Neyin başarı olduğunu ‘üst’ amacın belirlediğini bu hırsızlık ve ahlaksızlık ‘üst’ seviyeye taşınarak aklanıyordu diyen Mahçupyan, Gülen’in 40 yıldır bu uğurda çalıştığını dile getiriyor.
Fühlen’in 40 yıllık hikâyesini bildiği, hırsızlık ve ahlaksızlığın en üst seviye aklandığını bildiği bu terör örgütün gazetesinde neden yazdığını, bu teröristlerin Hrant Dink‘i katledip etmediğini de yazsa da öğrensek fena olmayacak.
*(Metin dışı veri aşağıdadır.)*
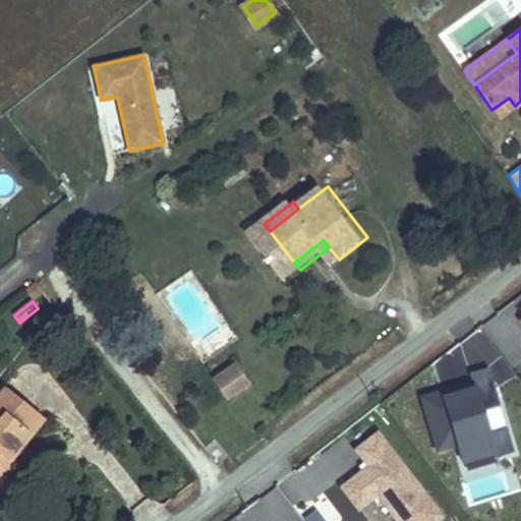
[(214,380),(226,397),(247,383),(235,364),(214,380)]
İSRAİL GEZETESİ GÜLEN’İN İADESİNİ DERT EDİNİYOR
“Türkiye, ABD’yi, darbe planlamakla suçlanan Gülen’i iade etmeye zorlayabilir mi?” diye soran İsrail gazetesi Jerusalem Post, Türkiye’nin ve ABD’nin anlaşmaya mecbur olduğunu belirttikten sonra, “şeytanın ayrıntıda gizli” olduğunu belirtiyor.
Gülen’in iadesinin uzamasının, Türkiye-ABD ilişkilerini mahvedebilir uyarısında bulunan gazete, “ABD cinayet, komplo ve Erdoğan’ı öldürme girişimi gibi eylemlerin arkasında bulunan bir kimseyi iade etmeye mecbur” diyor.
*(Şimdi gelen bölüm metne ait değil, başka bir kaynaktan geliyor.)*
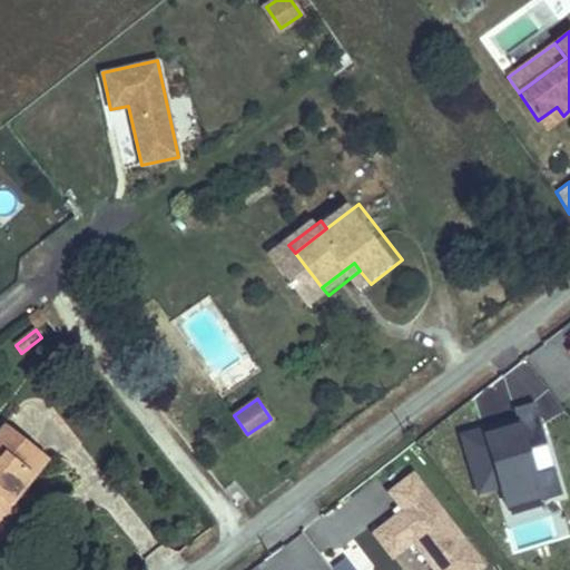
[(497,490),(501,510),(560,494),(538,408),(457,429),(474,495),(497,490)]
Buraya kadar her şey normal giderken, “John Kerry’nin Gülen’in iadesine direneceğini ima eden gazete bloke edebileceğini” yazan İsrail gazetesi çuvallar gibi yapıyor.
Aslında çuvallamıyor aksine hedef saptırıyor. Zira Gülen’in iadesi kararını, ne mahkemeler, ne Kerry gibi vasat biri, ne de Obama veremez.
Gülen’in kurgulayan küresel şeytani merci, bunu ajanım açığa çıktı ve onunla işim bitti diye düşünüyorsa işte o gün Gülen iade edilir. Edilir ama 18 Temmuz’da yazdığımız gibi diri olarak değil.